Perlu “Indonesiasasi” Bukan “Islamisasi” Undang-Undang

SYAMSUL A. HASAN Sabtu, 2 Desember 2017 08:11 WIB
1714x ditampilkan Headline Berita

Kehadiran suatu negara merupakan keniscayaan baik menurut akal sehat maupun as-sunnah. Negara dan agama merupakan hubungan yang saling membutuhkan. Agama memerlukan kehadiran negara untuk menjadikan syarat dan instrumen bagi terlaksananya aturan-aturan syariat. Tanpa kehadiran negara, ajaran agama tidak akan berdiri tegak. Begitu pula, negara memerlukan agama agar kehidupan masyarakat menjadi kondusif.

 

Namun dalam bernegara, kita hendaknya bersikap bijak dalam melakukan “Indonesiasasi” undang-undang bukan “Islamisasi” undang-undang.
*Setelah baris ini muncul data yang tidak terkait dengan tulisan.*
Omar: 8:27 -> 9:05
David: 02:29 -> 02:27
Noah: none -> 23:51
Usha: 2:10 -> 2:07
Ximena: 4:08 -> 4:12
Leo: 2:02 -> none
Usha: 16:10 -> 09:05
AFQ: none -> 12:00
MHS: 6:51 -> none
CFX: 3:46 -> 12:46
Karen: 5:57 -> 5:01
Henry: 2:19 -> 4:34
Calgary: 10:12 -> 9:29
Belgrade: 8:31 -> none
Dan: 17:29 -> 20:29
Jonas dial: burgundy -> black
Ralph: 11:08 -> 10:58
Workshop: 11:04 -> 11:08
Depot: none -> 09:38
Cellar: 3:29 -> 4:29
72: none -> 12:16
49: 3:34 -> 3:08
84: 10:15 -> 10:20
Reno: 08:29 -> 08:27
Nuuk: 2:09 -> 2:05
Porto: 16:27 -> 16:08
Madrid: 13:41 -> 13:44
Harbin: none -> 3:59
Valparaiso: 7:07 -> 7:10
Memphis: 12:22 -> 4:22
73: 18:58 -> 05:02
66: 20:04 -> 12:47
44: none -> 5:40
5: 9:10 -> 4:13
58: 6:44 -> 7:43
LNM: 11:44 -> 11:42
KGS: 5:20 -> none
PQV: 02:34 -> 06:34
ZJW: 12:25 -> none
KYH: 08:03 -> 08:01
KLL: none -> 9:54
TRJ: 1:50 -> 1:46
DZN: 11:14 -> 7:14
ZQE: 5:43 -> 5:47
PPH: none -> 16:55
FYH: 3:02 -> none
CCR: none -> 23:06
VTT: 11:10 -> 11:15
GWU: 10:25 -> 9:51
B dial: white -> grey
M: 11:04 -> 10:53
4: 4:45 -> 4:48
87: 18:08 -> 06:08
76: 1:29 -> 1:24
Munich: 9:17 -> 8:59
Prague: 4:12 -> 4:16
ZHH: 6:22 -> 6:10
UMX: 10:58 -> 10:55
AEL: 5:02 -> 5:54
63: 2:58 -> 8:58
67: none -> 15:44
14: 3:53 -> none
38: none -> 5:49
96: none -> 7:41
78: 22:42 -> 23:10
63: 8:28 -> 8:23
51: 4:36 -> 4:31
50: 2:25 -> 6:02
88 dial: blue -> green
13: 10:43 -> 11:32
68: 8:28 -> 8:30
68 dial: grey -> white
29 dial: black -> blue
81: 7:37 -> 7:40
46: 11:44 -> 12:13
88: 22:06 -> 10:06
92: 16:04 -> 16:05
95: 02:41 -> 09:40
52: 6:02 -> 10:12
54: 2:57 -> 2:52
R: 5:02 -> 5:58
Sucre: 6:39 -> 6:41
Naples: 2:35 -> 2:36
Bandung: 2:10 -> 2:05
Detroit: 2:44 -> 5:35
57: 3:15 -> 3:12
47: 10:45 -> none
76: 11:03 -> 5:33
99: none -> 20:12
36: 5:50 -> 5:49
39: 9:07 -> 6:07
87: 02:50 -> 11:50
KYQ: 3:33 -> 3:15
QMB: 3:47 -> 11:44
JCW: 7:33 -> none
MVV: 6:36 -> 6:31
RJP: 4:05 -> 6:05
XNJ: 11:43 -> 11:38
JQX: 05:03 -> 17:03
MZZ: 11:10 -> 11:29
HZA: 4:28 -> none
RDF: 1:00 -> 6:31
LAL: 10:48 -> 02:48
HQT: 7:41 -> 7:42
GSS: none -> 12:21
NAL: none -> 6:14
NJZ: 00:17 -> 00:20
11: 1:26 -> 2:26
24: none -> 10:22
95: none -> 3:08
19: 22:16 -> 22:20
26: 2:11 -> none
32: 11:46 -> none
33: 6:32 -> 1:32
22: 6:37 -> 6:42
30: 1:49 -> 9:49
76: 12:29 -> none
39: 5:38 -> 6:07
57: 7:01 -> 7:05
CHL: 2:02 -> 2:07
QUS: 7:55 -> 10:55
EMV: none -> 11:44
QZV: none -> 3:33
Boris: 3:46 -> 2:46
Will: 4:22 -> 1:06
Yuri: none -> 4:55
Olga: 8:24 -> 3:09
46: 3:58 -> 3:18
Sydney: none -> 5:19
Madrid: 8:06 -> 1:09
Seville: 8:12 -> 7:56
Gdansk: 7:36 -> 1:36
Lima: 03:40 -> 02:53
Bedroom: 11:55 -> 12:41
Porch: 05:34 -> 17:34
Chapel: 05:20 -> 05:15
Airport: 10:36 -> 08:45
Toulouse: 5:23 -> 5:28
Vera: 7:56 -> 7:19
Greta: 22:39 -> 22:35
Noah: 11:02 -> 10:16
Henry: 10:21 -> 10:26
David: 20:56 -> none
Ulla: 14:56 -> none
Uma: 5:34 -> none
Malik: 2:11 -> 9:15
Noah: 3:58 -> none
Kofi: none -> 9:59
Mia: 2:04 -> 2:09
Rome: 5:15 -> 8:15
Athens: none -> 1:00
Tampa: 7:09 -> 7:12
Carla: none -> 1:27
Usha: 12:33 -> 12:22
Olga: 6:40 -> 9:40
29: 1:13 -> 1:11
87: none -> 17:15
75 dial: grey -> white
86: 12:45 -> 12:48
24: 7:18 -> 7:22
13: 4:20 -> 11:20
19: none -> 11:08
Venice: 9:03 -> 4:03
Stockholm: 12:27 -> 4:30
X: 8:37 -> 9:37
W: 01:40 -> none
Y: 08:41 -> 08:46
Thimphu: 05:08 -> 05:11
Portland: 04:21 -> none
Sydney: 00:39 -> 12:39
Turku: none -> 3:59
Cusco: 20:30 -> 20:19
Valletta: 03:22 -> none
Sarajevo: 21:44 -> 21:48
Sehingga undang-undang tersebut nantinya berakar kuat dan diterima semua kalangan masyarakat.

 

Demikian salah satu pernyataan penting dalam bedah buku “Fiqh Tata Negara” karya KH. Afifuddin Muhajir, Kamis kemarin di Musholla Ibrahimy Pondok Pesantren Salafiyah Syafi’iyah Sukorejo. Bedah buku tersebut dihadiri oleh Kiai Afif (penulis buku), Prof. Dr. Abu Yasid, MA, LLM (pembanding), serta ratusan santri dan alumni Sukorejo. Bedah buku diselenggarakan oleh Pengurus Pusat Ikatan Santri dan Alumni Salafiyah Syafi’iyah (Iksass).

 

Menurut Kiai Afif, “Indonesiasasi” undang-undang merupakan upaya menciptakan undang-undang yang bersumber kepada kearifan lokal; yang sesuai dengan nilai-nilai budaya dan kondisi masyarakat Indonesia. Kebanyakan budaya masyarakat Indonesia sesuai dengan fiqh madzhab Syafi’i dan ajaran ahlussunnah wal jamaah. “Kita harus bijak dalam membuat undang-undang. Kita lebih mementingkan substansi daripada bungkus. Sehingga suasana tetap harmonis dan kondusif,” papar Kiai Afif.

 

Menurut Kiai Afif, Syariat Islam secara garis besar berisi hukum dan hukuman. Dalam Pandangan Kiai Afif, hukuman yang tampak berat dalam Islam sulit untuk diterapkan karena membutuhkan bukti-bukti yang kuat dan sulit. Karena itu, ada pendapat bahwa ketentuan-ketentuan hukuman dalam Islam itu bersifat teoretis (nazhariyyah) ketimbang praktis (amaliyah). Misalnya, pada kasus perzinahan yang harus dibuktikan dengan kesaksian 4 orang yang memiliki integritas dan mereka harus melihat langsung peristiwa perzinahan tersebut.

 

Sementara itu, Prof. Abu Yasid, yang menjadi pembanding buku tersebut sangat mengapresiasi kehadiran buku Fiqh Tata Negara yang sangat menginspirasi. Buku tersebut banyak menggunakan konsep-konsep dalam ushul fiqh. Menurut Prof Abu Yasid, perspektif ushul fiqh kaya akan diktum-diktum wahyu dan nalar logika. “Kiai Afif memang pakar dalam ushul fiqh dan inilah salah satu keunikan buku ini,” papar Rektor IAII tersebut.